The sermon was recalled to my mind by the central assertion of our second reading today: “We do not have a high priest who is unable to sympathize with our weakness, but one who was tempted in every way that we are.” That wonderful revelation immediately expands the bounds of the natural communion we experience as human beings. All that goes under the name of human sympathy, intersubjectivity, spontaneity now includes Jesus Christ too. In him God himself has become a sharer in that founding human communion, and there is nothing in our human experience that he did not himself share. With that recognition, we come also to see, as St. Thomas once said, that our relationship with God may have all the familiarity, naturalness, ease that characterizes our relationships with one another. We may, then, approach God’s throne as a throne of grace, entering his presence, not fearfully and as if strangers, but confidently and as sons and daughters, brothers and sisters.
The Epistle to the Hebrews makes only one exception to Christ’s full communion with us: “he never sinned.” At first glance, this may appear to undercut everything else: can that be a true communion which does not include a share in what is so much a part of our living–our selfishness and our sinning? But that is not really so.

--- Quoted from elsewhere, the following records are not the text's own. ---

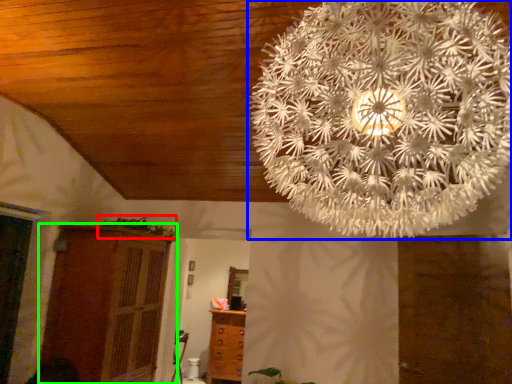
Question: Considering the real-world distances, which object is closest to plant (highlighted by a red box)? lamp (highlighted by a blue box) or cupboard (highlighted by a green box).

Choices:
 (A) lamp
 (B) cupboard

Answer: (B)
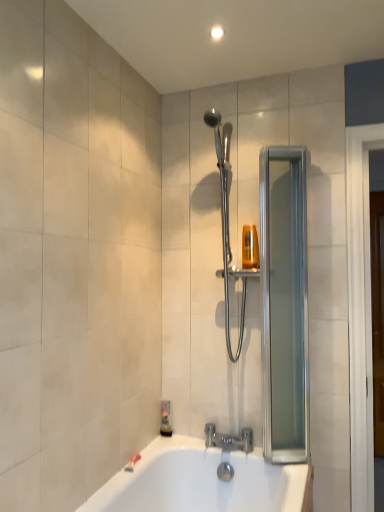
Question: Does polished chrome shower at center have a lesser width compared to silver metallic faucet at lower center?

Choices:
 (A) yes
 (B) no

Answer: (B)

Question: Is polished chrome shower at center bigger than silver metallic faucet at lower center?

Choices:
 (A) no
 (B) yes

Answer: (B)

Question: Is polished chrome shower at center to the right of silver metallic faucet at lower center from the viewer's perspective?

Choices:
 (A) no
 (B) yes

Answer: (B)

Question: From the image's perspective, is polished chrome shower at center under silver metallic faucet at lower center?

Choices:
 (A) yes
 (B) no

Answer: (B)

Question: From a real-world perspective, is polished chrome shower at center located beneath silver metallic faucet at lower center?

Choices:
 (A) no
 (B) yes

Answer: (A)

Question: Considering the positions of clear glass screen door at right and translucent plastic soap dispenser at lower left in the image, is clear glass screen door at right wider or thinner than translucent plastic soap dispenser at lower left?

Choices:
 (A) wide
 (B) thin

Answer: (A)

Question: From the image's perspective, relative to translucent plastic soap dispenser at lower left, is clear glass screen door at right above or below?

Choices:
 (A) below
 (B) above

Answer: (B)

Question: Visually, is clear glass screen door at right positioned to the left or to the right of translucent plastic soap dispenser at lower left?

Choices:
 (A) right
 (B) left

Answer: (A)

Question: From their relative heights in the image, would you say clear glass screen door at right is taller or shorter than translucent plastic soap dispenser at lower left?

Choices:
 (A) tall
 (B) short

Answer: (A)

Question: Do you think clear glass screen door at right is within silver metallic faucet at lower center, or outside of it?

Choices:
 (A) inside
 (B) outside

Answer: (B)

Question: Based on their positions, is clear glass screen door at right located to the left or right of silver metallic faucet at lower center?

Choices:
 (A) right
 (B) left

Answer: (A)

Question: Is point [x=291, y=202] closer or farther from the camera than point [x=233, y=441]?

Choices:
 (A) farther
 (B) closer

Answer: (B)

Question: From a real-world perspective, is clear glass screen door at right positioned above or below silver metallic faucet at lower center?

Choices:
 (A) below
 (B) above

Answer: (B)

Question: Considering the relative positions of translucent plastic soap dispenser at lower left and silver metallic faucet at lower center in the image provided, is translucent plastic soap dispenser at lower left to the left or to the right of silver metallic faucet at lower center?

Choices:
 (A) right
 (B) left

Answer: (B)

Question: Is point (163, 428) closer or farther from the camera than point (243, 436)?

Choices:
 (A) closer
 (B) farther

Answer: (B)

Not only are we not in need of another partner in our sinning, but also the figure of the Christ in our midst who did not sin offers a hope of deliverance from that false community of sin and grief in which otherwise we are entrapped–that closed circle, end-lessly feeding upon itself, having no natural and internal end, the world Jesus described, of power and rivalry, of domination and slavery, of possessiveness and self-interest. The great exception is the liberating exception: the message of One who fully entered that world and suffered its power and even became the victim of its enslavement, and yet was free there and served there and loved there and thus overcame there. He brought into our closed circle a resource which our crippled communion could not bring or inspire–a willingness to serve rather than to be served, to give his life for the many rather than to cling to it all costs–and with that great love he by himself opened the possibility of an utterly new communion for us, with his God and with and among ourselves.

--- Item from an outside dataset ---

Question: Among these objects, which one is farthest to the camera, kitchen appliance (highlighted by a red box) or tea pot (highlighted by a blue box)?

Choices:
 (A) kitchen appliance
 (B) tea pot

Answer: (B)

It is perhaps difficult for us to believe in such a possibility, much more difficult, even, than the challenge of any mere creed. For to believe in the possibility of such communion is to acknowledge its claim upon our own lives, to relativize what we think are simply the hard and absolute necessities of our everyday attitudes, relationships, habits, and to accept what Jesus says, “It is not to be so among you.” No one could believe such a claim by himself, and it is surely one of the purposes of our common gathering here before God each week to sustain us in our faith that it is a genuine possibility. For here not only do we come before the God whose first and last word is always the announcement that this freedom is possible; but we also find ourselves standing next to others who are all too familiar with the impoverished realism of everyday life, but who seek also with us to keep before their eyes a different and a liberating vision and hope and to discover and realize in their lives that new communion with God and with one another that Jesus embodied.
Let us then “confidently approach the throne of grace,” and ask this great mercy and favor and help from him: that he realize in and among us the great work which he himself began and enable us to do in our own time that great and new thing which he, in his sympathy for our weakness, gave his life to make possible.